◆ What you should do ◆
Output, word for word, the lines of the rows below that fall between the line holding "scientific name: Ilex decidua" and the line holding "scientific name: Hakea drupacea", inclusive.

◆ Material shown ◆
● ● ● ●
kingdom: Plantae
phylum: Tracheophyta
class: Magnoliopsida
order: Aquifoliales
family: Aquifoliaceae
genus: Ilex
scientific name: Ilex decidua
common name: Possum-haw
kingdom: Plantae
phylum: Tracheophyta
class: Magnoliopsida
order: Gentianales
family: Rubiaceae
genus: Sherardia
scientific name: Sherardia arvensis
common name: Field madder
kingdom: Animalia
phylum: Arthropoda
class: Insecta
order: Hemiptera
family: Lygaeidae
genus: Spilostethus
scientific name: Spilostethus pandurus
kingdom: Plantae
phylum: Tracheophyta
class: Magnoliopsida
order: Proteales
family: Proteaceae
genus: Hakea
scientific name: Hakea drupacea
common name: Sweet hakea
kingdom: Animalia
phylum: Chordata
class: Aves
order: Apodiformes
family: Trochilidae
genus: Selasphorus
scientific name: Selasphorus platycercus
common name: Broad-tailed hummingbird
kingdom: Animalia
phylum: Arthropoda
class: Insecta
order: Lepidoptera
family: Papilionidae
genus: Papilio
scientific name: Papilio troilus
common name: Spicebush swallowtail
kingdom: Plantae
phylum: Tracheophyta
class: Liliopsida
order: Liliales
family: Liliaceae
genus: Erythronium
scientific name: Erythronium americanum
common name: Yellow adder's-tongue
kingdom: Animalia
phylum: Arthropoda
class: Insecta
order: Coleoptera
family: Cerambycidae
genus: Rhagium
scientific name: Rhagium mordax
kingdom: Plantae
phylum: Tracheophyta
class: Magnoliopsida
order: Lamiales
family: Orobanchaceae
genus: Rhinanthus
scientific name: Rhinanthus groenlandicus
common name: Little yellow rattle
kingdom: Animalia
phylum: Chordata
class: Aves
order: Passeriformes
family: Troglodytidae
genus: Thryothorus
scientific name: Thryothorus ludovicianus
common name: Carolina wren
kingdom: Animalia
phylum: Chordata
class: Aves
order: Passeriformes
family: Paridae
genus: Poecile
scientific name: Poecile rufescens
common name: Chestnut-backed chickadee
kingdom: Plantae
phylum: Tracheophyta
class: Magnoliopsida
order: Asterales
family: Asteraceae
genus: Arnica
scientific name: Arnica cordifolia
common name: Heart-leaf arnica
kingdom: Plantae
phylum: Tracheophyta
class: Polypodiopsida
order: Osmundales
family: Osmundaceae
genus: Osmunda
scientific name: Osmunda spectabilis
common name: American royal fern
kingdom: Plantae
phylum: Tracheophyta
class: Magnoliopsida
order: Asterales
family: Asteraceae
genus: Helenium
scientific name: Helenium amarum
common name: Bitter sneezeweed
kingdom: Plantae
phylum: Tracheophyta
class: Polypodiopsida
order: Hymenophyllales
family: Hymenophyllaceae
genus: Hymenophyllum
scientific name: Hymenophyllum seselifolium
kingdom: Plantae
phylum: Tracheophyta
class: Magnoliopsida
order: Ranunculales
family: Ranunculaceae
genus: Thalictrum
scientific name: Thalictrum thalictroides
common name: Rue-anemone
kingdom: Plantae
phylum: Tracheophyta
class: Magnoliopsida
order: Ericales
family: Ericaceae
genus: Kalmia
● ● ● ●
◆ Solution for this task ◆
scientific name: Ilex decidua
common name: Possum-haw
kingdom: Plantae
phylum: Tracheophyta
class: Magnoliopsida
order: Gentianales
family: Rubiaceae
genus: Sherardia
scientific name: Sherardia arvensis
common name: Field madder
kingdom: Animalia
phylum: Arthropoda
class: Insecta
order: Hemiptera
family: Lygaeidae
genus: Spilostethus
scientific name: Spilostethus pandurus
kingdom: Plantae
phylum: Tracheophyta
class: Magnoliopsida
order: Proteales
family: Proteaceae
genus: Hakea
scientific name: Hakea drupacea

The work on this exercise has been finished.